The combined effects of polypropylene microplastics and sulfonamide antibiotics on the gut-liver axis of Gymnocypris przewalskii

Microplastics (MPs) and antibiotics (ATs) accumulating in Qinghai Lake threaten aquatic health, yet their impact on Gymnocypris przewalskii (G.przewalskii) remains unclear.This multi-omics study investigated polypropylene MPs (PP-MPs) and sulfonamide antibiotics (SGD) on G.przewalskii. Groups included control group (C), single exposure groups (1 g/L SGD, 1 mg/L PP-MPs, 5 mg/L PP-MPs), and co-exposure groups (1 mg/L PP-MPs + 1 g/L SGD, 5 mg/L PP-MPs + 1 g/L SGD) exposed for 28 days. Using 16S rRNA sequencing, UHPLC, and MS/MS, we analyzed changes in the intestinal microbiota, metabolome, and transcriptome of G. przewalskii. Compared to control gruop, intestinal microbiota alpha diversity changed significantly in all treatments. The SGD group decreased notably, while co-exposure groups (SPL) showed significantly lower alpha diversity than single exposures.
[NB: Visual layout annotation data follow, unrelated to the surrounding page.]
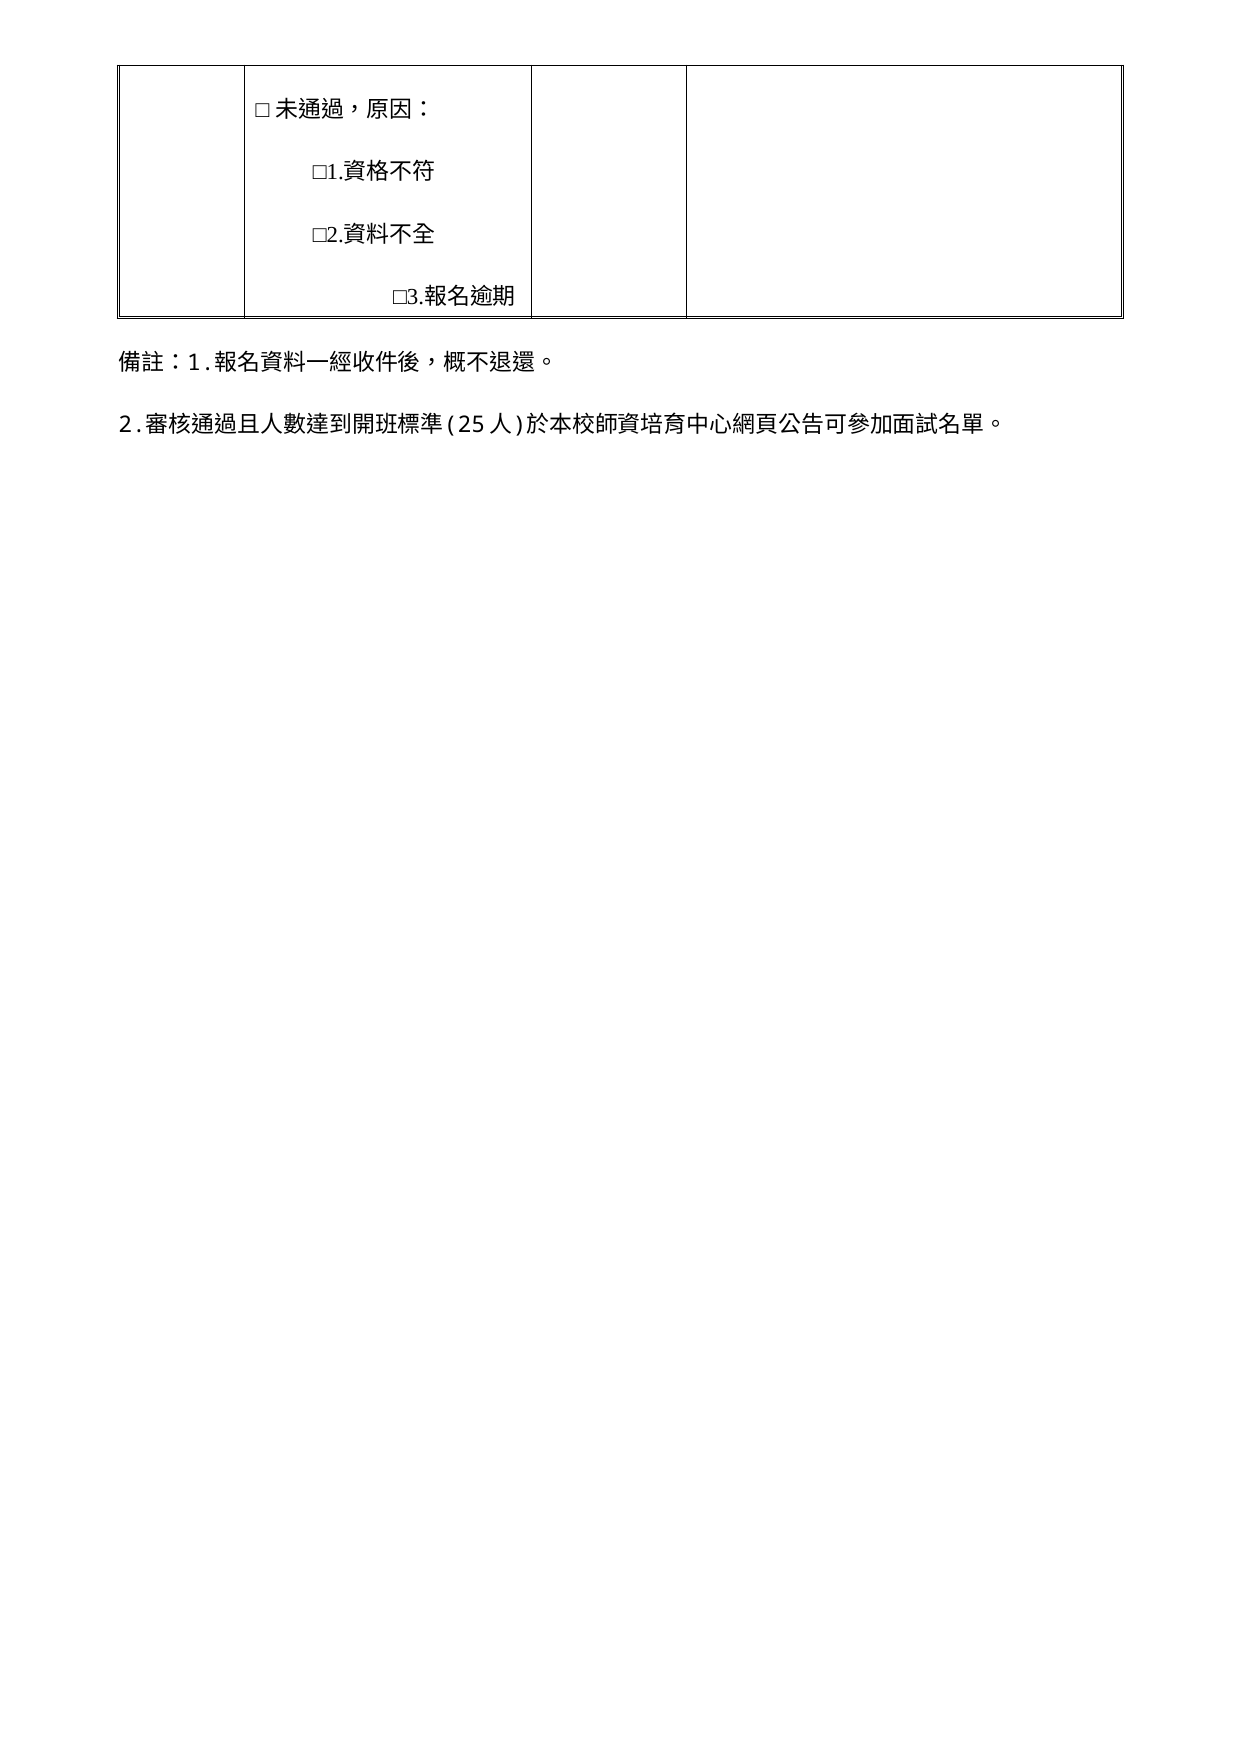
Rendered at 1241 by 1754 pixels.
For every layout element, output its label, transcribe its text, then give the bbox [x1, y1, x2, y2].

table_cell □ 未通過，原因： □1.資格不符 □2.資料不全 □3.報名逾期 [245, 66, 531, 316]
text 2.審核通過且人數達到開班標準(25人)於本校師資培育中心網頁公告可參加面試名單。 [118, 381, 1122, 444]
table_cell [532, 66, 686, 316]
table_cell [120, 66, 244, 316]
text 備註：1.報名資料一經收件後，概不退還。 [118, 319, 1122, 381]
table_cell [687, 66, 1121, 316]
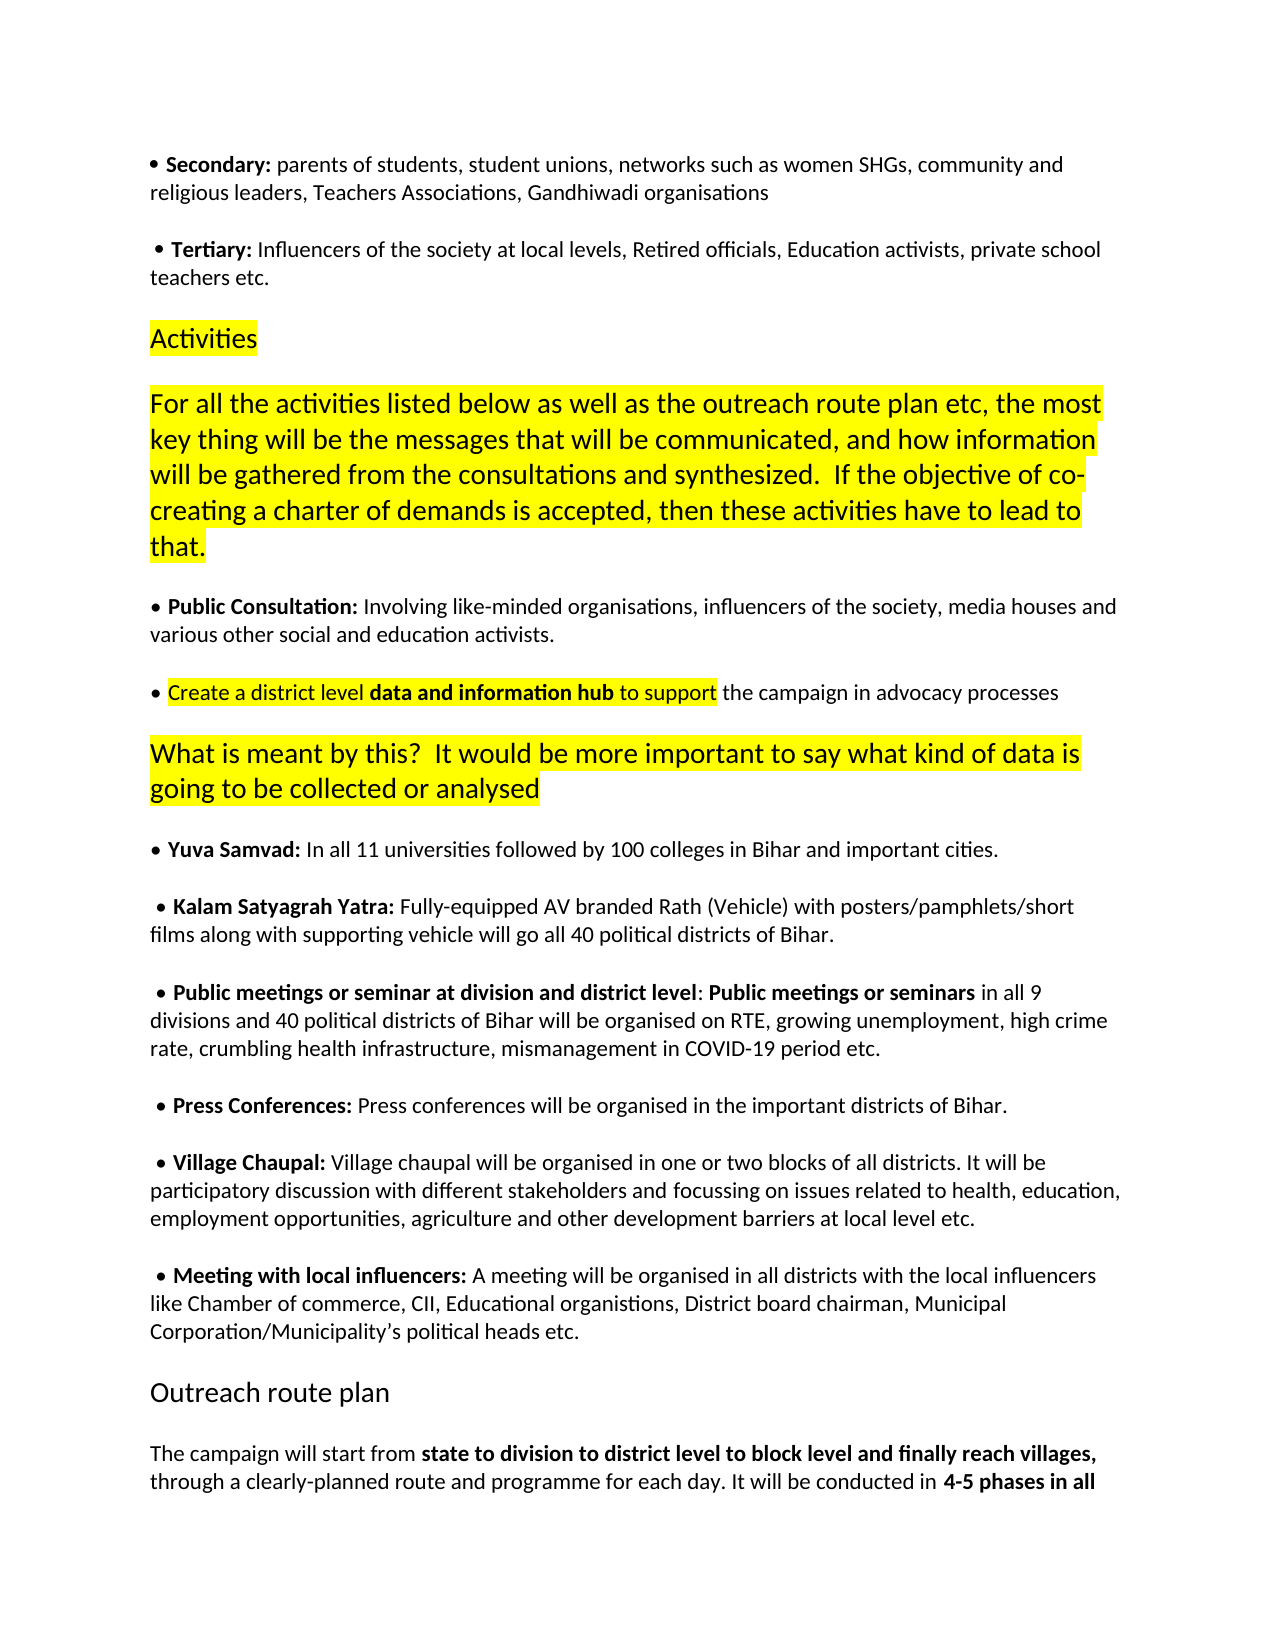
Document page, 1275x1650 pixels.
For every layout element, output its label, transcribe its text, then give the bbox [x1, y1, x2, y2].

text The campaign will start from state to division to district level to block level and finally reach villages, through a clearly-planned route and programme for each day. It will be conducted in 4-5 phases in all [150, 1439, 1125, 1495]
text • Kalam Satyagrah Yatra: Fully-equipped AV branded Rath (Vehicle) with posters/pamphlets/short films along with supporting vehicle will go all 40 political districts of Bihar. [150, 892, 1125, 948]
text Activities [150, 320, 1125, 356]
text • Meeting with local influencers: A meeting will be organised in all districts with the local influencers like Chamber of commerce, CII, Educational organistions, District board chairman, Municipal Corporation/Municipality’s political heads etc. [150, 1261, 1125, 1345]
text · Secondary: parents of students, student unions, networks such as women SHGs, community and religious leaders, Teachers Associations, Gandhiwadi organisations [150, 150, 1125, 206]
text • Press Conferences: Press conferences will be organised in the important districts of Bihar. [150, 1091, 1125, 1119]
text • Yuva Samvad: In all 11 universities followed by 100 colleges in Bihar and important cities. [150, 835, 1125, 863]
text • Public Consultation: Involving like-minded organisations, influencers of the society, media houses and various other social and education activists. [150, 592, 1125, 648]
text What is meant by this? It would be more important to say what kind of data is going to be collected or analysed [150, 735, 1125, 806]
text For all the activities listed below as well as the outreach route plan etc, the most key thing will be the messages that will be communicated, and how information will be gathered from the consultations and synthesized. If the objective of co-creating a charter of demands is accepted, then these activities have to lead to that. [150, 385, 1125, 563]
text • Create a district level data and information hub to support the campaign in advocacy processes [150, 678, 1125, 706]
text • Village Chaupal: Village chaupal will be organised in one or two blocks of all districts. It will be participatory discussion with different stakeholders and focussing on issues related to health, education, employment opportunities, agriculture and other development barriers at local level etc. [150, 1148, 1125, 1232]
text · Tertiary: Influencers of the society at local levels, Retired officials, Education activists, private school teachers etc. [150, 235, 1125, 291]
text • Public meetings or seminar at division and district level: Public meetings or seminars in all 9 divisions and 40 political districts of Bihar will be organised on RTE, growing unemployment, high crime rate, crumbling health infrastructure, mismanagement in COVID-19 period etc. [150, 978, 1125, 1062]
text Outreach route plan [150, 1374, 1125, 1410]
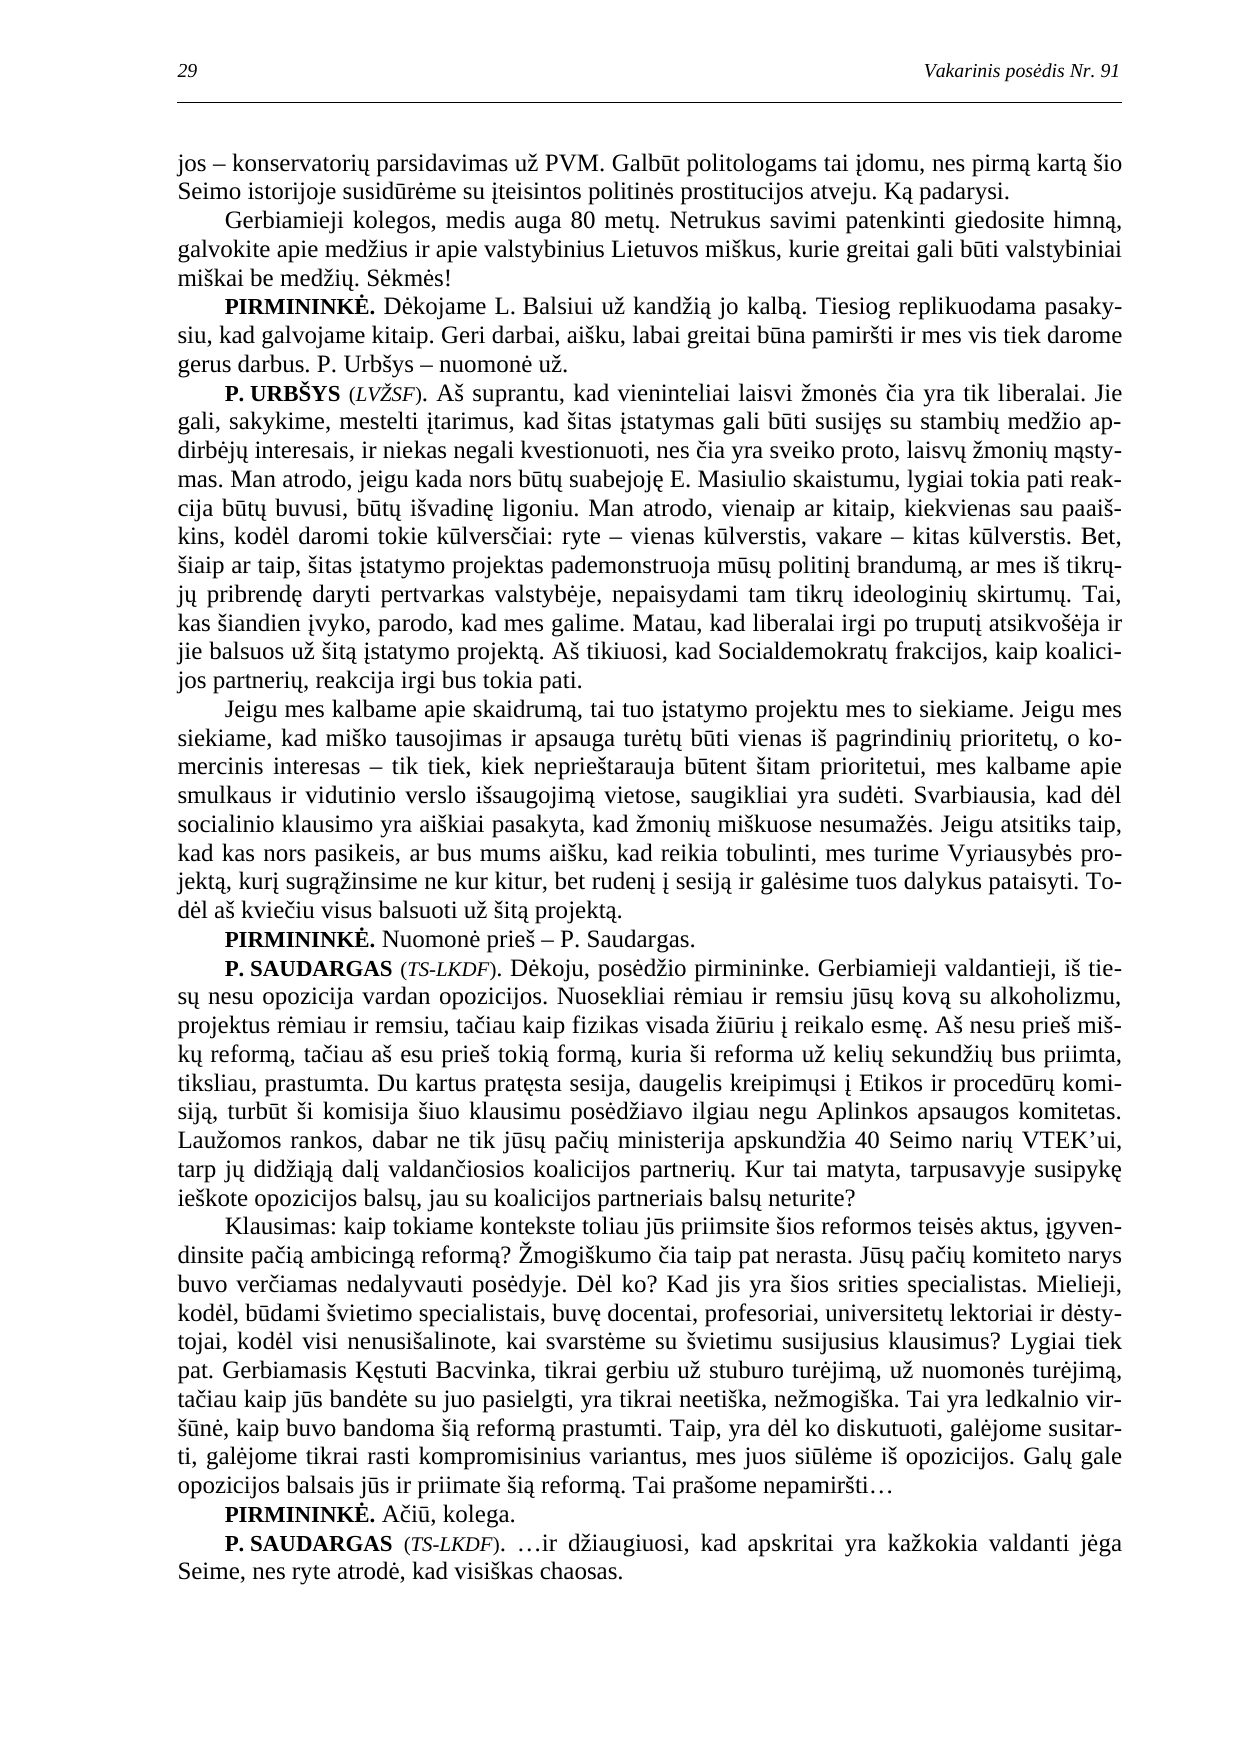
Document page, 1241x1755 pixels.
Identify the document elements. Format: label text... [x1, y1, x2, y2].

SPL groups exhibited higher beta diversity than controls and single exposures. In SPL, genera like Legionella, Fusobacterium, Phascolarctobacterium, and Bacteroides decreased, whereas Shinella, Lactobacillus, and Prevotella increased. Differential metabolites and genes decreased with rising concentrations across exposure groups. Most metabolites enriched in the ABC transporter pathway. Differentially expressed genes primarily enriched in carbon metabolism and cytochrome P450 pathways. Correlation analysis identified pathways like Neisseriaceae and Acinetobacter affecting Bilirubin in the gut, which in turn influenced liver genes LOC107556838, LOC109072261 and notum1a. This demonstrated G. przewalskii adaptation to PP-MPs and SGD through the gut-live. The study provides a scientific basis for protecting G. przewalskii and assessing health risks of MPs and ATs to aquatic ecosystems on the Qinghai-Tibet Plateau.